= Shadows and Sun =

Shadows and Sun / Ombres et Soleil: Selected Writings (1913–1952) is a comprehensive bilingual collection of the poems of Paul Eluard. Translated by Cicely Buckley and published in 1995 by Oyster River Press, the book is illustrated with the cover art “The dreamer” by Pablo Picasso, and six pen and ink drawings by Picasso, René Magritte, Marc Chagall, and André Lhote. Eluard’s simple language and sensitivity in the early and later love poems, and in the ‘poèmes engagés’ (poems committed to recovering justice for all), earned him the name of “the people’s poet.” Eluard wrote before and after two world wars when he served as medic and infantryman. His poem "Guernica" was written when Picasso created an anti-war painting inspired by the bombing of Guernica during the Spanish Civil War, when Nazis bombed the market place at midday.

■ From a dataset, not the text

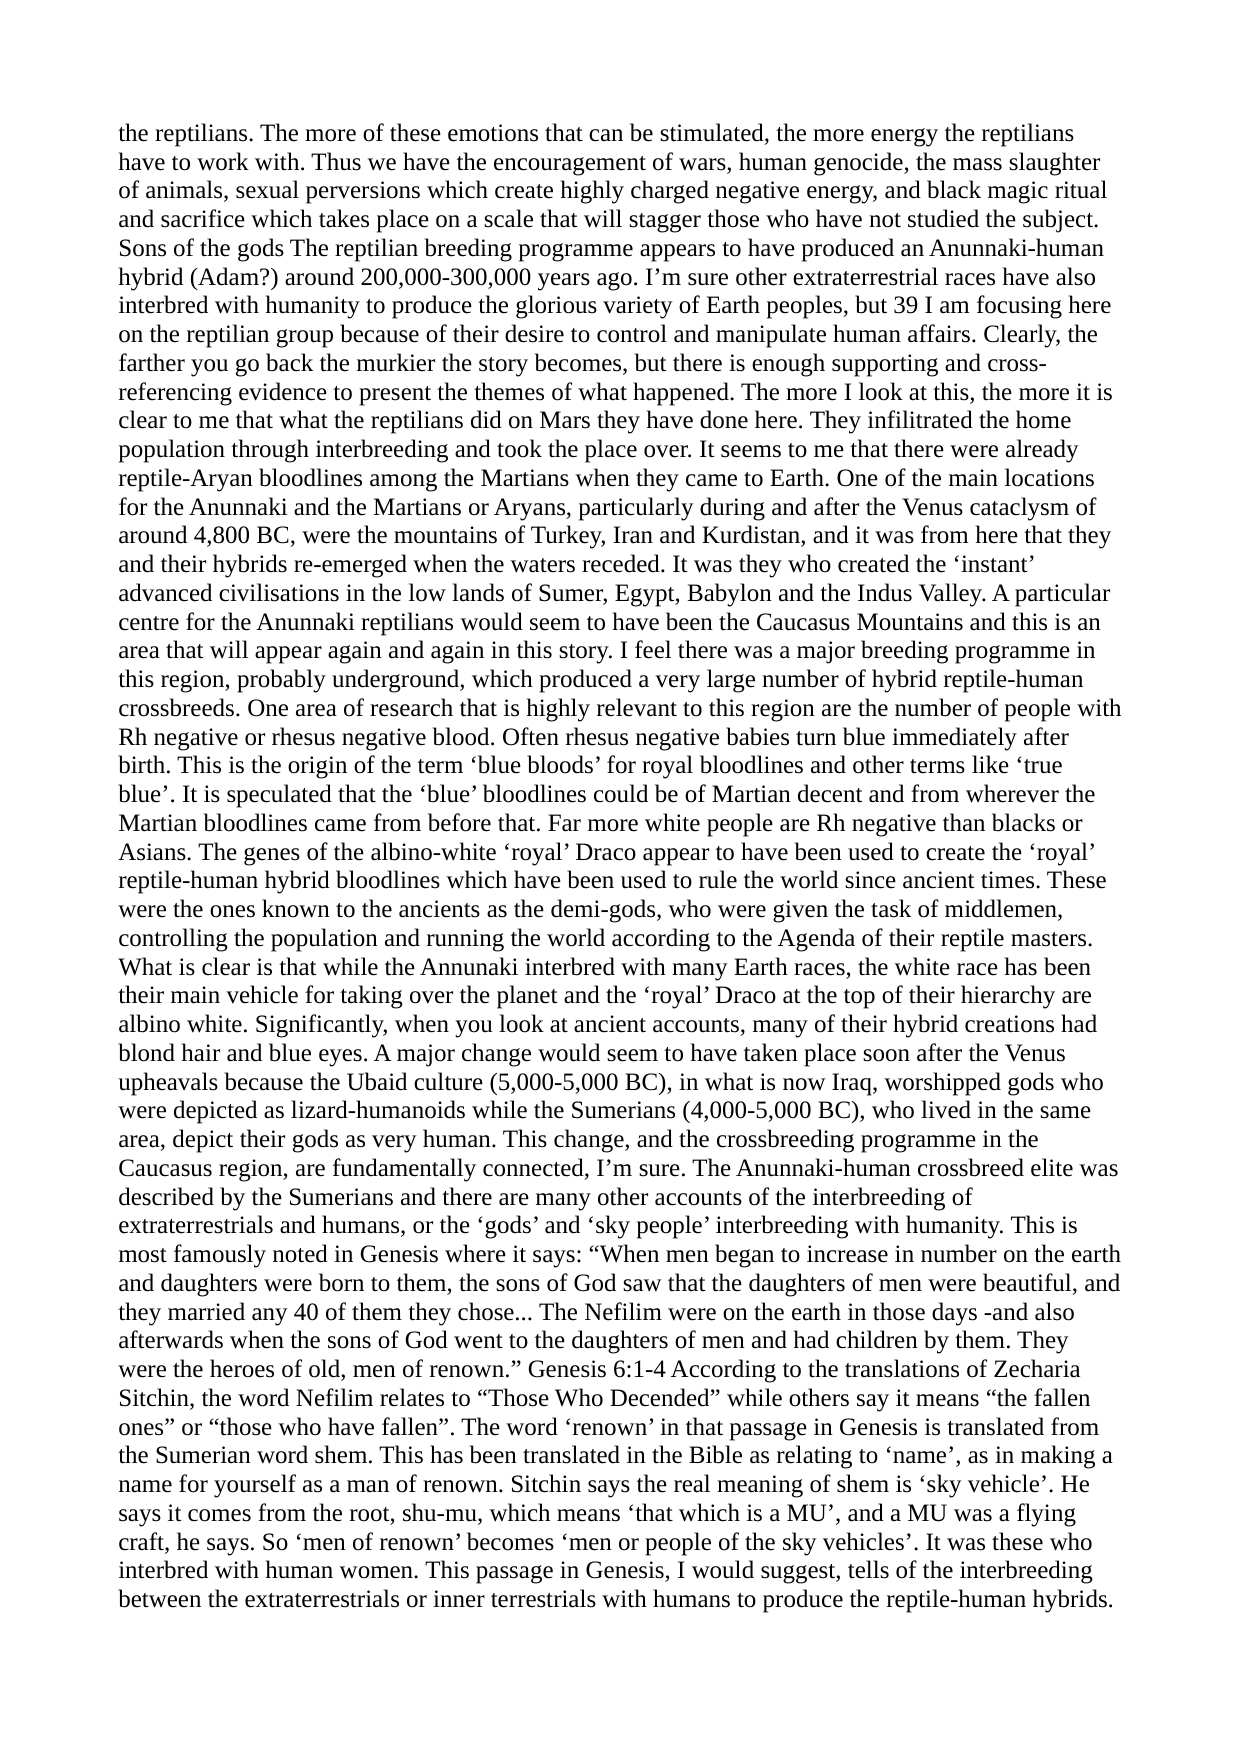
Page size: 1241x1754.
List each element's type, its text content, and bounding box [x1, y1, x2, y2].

text the reptilians. The more of these emotions that can be stimulated, the more energy the reptilians have to work with. Thus we have the encouragement of wars, human genocide, the mass slaughter of animals, sexual perversions which create highly charged negative energy, and black magic ritual and sacrifice which takes place on a scale that will stagger those who have not studied the subject. Sons of the gods The reptilian breeding programme appears to have produced an Anunnaki-human hybrid (Adam?) around 200,000-300,000 years ago. I’m sure other extraterrestrial races have also interbred with humanity to produce the glorious variety of Earth peoples, but 39 I am focusing here on the reptilian group because of their desire to control and manipulate human affairs. Clearly, the farther you go back the murkier the story becomes, but there is enough supporting and cross-referencing evidence to present the themes of what happened. The more I look at this, the more it is clear to me that what the reptilians did on Mars they have done here. They infilitrated the home population through interbreeding and took the place over. It seems to me that there were already reptile-Aryan bloodlines among the Martians when they came to Earth. One of the main locations for the Anunnaki and the Martians or Aryans, particularly during and after the Venus cataclysm of around 4,800 BC, were the mountains of Turkey, Iran and Kurdistan, and it was from here that they and their hybrids re-emerged when the waters receded. It was they who created the ‘instant’ advanced civilisations in the low lands of Sumer, Egypt, Babylon and the Indus Valley. A particular centre for the Anunnaki reptilians would seem to have been the Caucasus Mountains and this is an area that will appear again and again in this story. I feel there was a major breeding programme in this region, probably underground, which produced a very large number of hybrid reptile-human crossbreeds. One area of research that is highly relevant to this region are the number of people with Rh negative or rhesus negative blood. Often rhesus negative babies turn blue immediately after birth. This is the origin of the term ‘blue bloods’ for royal bloodlines and other terms like ‘true blue’. It is speculated that the ‘blue’ bloodlines could be of Martian decent and from wherever the Martian bloodlines came from before that. Far more white people are Rh negative than blacks or Asians. The genes of the albino-white ‘royal’ Draco appear to have been used to create the ‘royal’ reptile-human hybrid bloodlines which have been used to rule the world since ancient times. These were the ones known to the ancients as the demi-gods, who were given the task of middlemen, controlling the population and running the world according to the Agenda of their reptile masters. What is clear is that while the Annunaki interbred with many Earth races, the white race has been their main vehicle for taking over the planet and the ‘royal’ Draco at the top of their hierarchy are albino white. Significantly, when you look at ancient accounts, many of their hybrid creations had blond hair and blue eyes. A major change would seem to have taken place soon after the Venus upheavals because the Ubaid culture (5,000-5,000 BC), in what is now Iraq, worshipped gods who were depicted as lizard-humanoids while the Sumerians (4,000-5,000 BC), who lived in the same area, depict their gods as very human. This change, and the crossbreeding programme in the Caucasus region, are fundamentally connected, I’m sure. The Anunnaki-human crossbreed elite was described by the Sumerians and there are many other accounts of the interbreeding of extraterrestrials and humans, or the ‘gods’ and ‘sky people’ interbreeding with humanity. This is most famously noted in Genesis where it says: “When men began to increase in number on the earth and daughters were born to them, the sons of God saw that the daughters of men were beautiful, and they married any 40 of them they chose... The Nefilim were on the earth in those days -and also afterwards when the sons of God went to the daughters of men and had children by them. They were the heroes of old, men of renown.” Genesis 6:1-4 According to the translations of Zecharia Sitchin, the word Nefilim relates to “Those Who Decended” while others say it means “the fallen ones” or “those who have fallen”. The word ‘renown’ in that passage in Genesis is translated from the Sumerian word shem. This has been translated in the Bible as relating to ‘name’, as in making a name for yourself as a man of renown. Sitchin says the real meaning of shem is ‘sky vehicle’. He says it comes from the root, shu-mu, which means ‘that which is a MU’, and a MU was a flying craft, he says. So ‘men of renown’ becomes ‘men or people of the sky vehicles’. It was these who interbred with human women. This passage in Genesis, I would suggest, tells of the interbreeding between the extraterrestrials or inner terrestrials with humans to produce the reptile-human hybrids. [118, 118, 1122, 1613]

This collection of Eluard’s poems includes his early and late poems, and six prose pieces: the Surrealist manifesto of 1925; thoughtful essays on Picasso his friend and Picasso the energetic, innovative artist; essays on “The future of poetry”; “Involuntary poetry and intentional poetry”; and “The poetry of circumstance.” The book also includes "Liberté", which RAF pilots dropped over France during World War II.